*** ТЕКСТ ДЛЯ ЧТЕНИЯ
Бальзак, как и Набоков, интересовался темой гомосексуальности. Но в смысле творческом. Для них это был феномен двойничества и расколотости, как после удара молнии в дерево — сознания, пола.
Если отбросить за кадр, пошляков из этой среды, (а они есть везде, и в пении и в литературе и в любви и в гомосексуализме), то эта тема и правда, космична и мистична даже.
Я как-то наткнулся в переписке тех лет, на один странный слух о том, что Бальзак, быть может — гермафродит.
Понятно, слухов, особенно глупых, всегда было много.
Но есть в этом нежный блик чудесной мысли. Только представьте: единственный в мире, писатель-гермафродит, не пошлый, каким его многие представляют, а тот мистический, о котором бредил Серебряный век и Платон, в раздвоенно-крылатой природе которого, слились бы и повенчались, два пола: может потому у Бальзака такое сокровенное знание мужской и женской природы?
И всё же тема гомосексуализма, затронута более чем косвенно: так порой на заре, уже зашедшее солнце, золотит неземным лиловым светом верхушку листвы. До мурашек на сердце..
Зачин романа прост и стар как мир: жил был некий англичанин, очень богатый и любвеобильный.
У него родился от одной красавицы француженки (тонкий читатель, подметит уже здесь, раздвоенность, но как отсвет национальности), прекрасный, как бог — сын.
Которого он быстро пристроил, сбагрил. Нанял ему священника для обучения..
А как мы знаем, в то время, под сутаной скрывались вольнодумцы и.. прелестные демонята.
Священник хорошо просвещал юнца: водил его по проституткам, обучал его жизни, и в итоге.. мальчик разуверился в боге и в чёрте, и в людях. Он — сама себе — бог.
Была у нашего англичанина ещё одна незаконная дочка. От испанки на сей раз: прекрасный смуглый ангел.
Был и ещё сынок.. Бальзак упоминает о нём мельком, в одной строке, и быть может невнимательный и наивный читатель даже и не заметит.. что наш англичанин, был тем ещё развратником, ибо хотел переспать со своим сыном, (прошло уже много лет), но когда узнал, что он его сын, свистнул от сожаления.
******
*** БЛОК ДАННЫХ
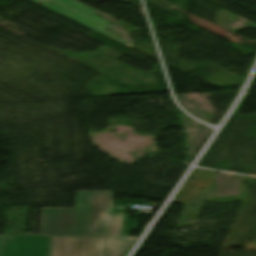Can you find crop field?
<instances>
[{"label": "crop field", "instance_id": "ac0d7876", "mask_svg": "<svg viewBox=\"0 0 256 256\" xmlns=\"http://www.w3.org/2000/svg\"><path fill=\"white\" fill-rule=\"evenodd\" d=\"M109 237L52 236L50 256H107Z\"/></svg>", "mask_w": 256, "mask_h": 256}, {"label": "crop field", "instance_id": "34b2d1b8", "mask_svg": "<svg viewBox=\"0 0 256 256\" xmlns=\"http://www.w3.org/2000/svg\"><path fill=\"white\" fill-rule=\"evenodd\" d=\"M41 5L110 38H113L127 46L133 45L103 31L106 27H108L109 21L94 14L93 12L96 10L89 8L75 0H48Z\"/></svg>", "mask_w": 256, "mask_h": 256}, {"label": "crop field", "instance_id": "f4fd0767", "mask_svg": "<svg viewBox=\"0 0 256 256\" xmlns=\"http://www.w3.org/2000/svg\"><path fill=\"white\" fill-rule=\"evenodd\" d=\"M48 251H49V236H39L37 256H48Z\"/></svg>", "mask_w": 256, "mask_h": 256}, {"label": "crop field", "instance_id": "8a807250", "mask_svg": "<svg viewBox=\"0 0 256 256\" xmlns=\"http://www.w3.org/2000/svg\"><path fill=\"white\" fill-rule=\"evenodd\" d=\"M112 192H78L76 209H42L40 235L110 236L109 255L123 256L135 237H121L123 213L111 214Z\"/></svg>", "mask_w": 256, "mask_h": 256}, {"label": "crop field", "instance_id": "e52e79f7", "mask_svg": "<svg viewBox=\"0 0 256 256\" xmlns=\"http://www.w3.org/2000/svg\"><path fill=\"white\" fill-rule=\"evenodd\" d=\"M31 1H33V2H35V3H39V2H41V1H43V0H31Z\"/></svg>", "mask_w": 256, "mask_h": 256}, {"label": "crop field", "instance_id": "412701ff", "mask_svg": "<svg viewBox=\"0 0 256 256\" xmlns=\"http://www.w3.org/2000/svg\"><path fill=\"white\" fill-rule=\"evenodd\" d=\"M38 236L5 235L3 256H36Z\"/></svg>", "mask_w": 256, "mask_h": 256}, {"label": "crop field", "instance_id": "dd49c442", "mask_svg": "<svg viewBox=\"0 0 256 256\" xmlns=\"http://www.w3.org/2000/svg\"><path fill=\"white\" fill-rule=\"evenodd\" d=\"M2 241H3V236L0 235V256H1V250H2Z\"/></svg>", "mask_w": 256, "mask_h": 256}]
</instances>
******
Перепишите отрывок текста о Бальзаке, начиная с «У него родился» и заканчивая «и.. прелестные демонята.», и замените в нем «вольнодумцы» на «философы».

У него родился от одной красавицы француженки (тонкий читатель, подметит уже здесь, раздвоенность, но как отсвет национальности), прекрасный, как бог — сын.
Которого он быстро пристроил, сбагрил. Нанял ему священника для обучения..
А как мы знаем, в то время, под сутаной скрывались философы и.. прелестные демонята.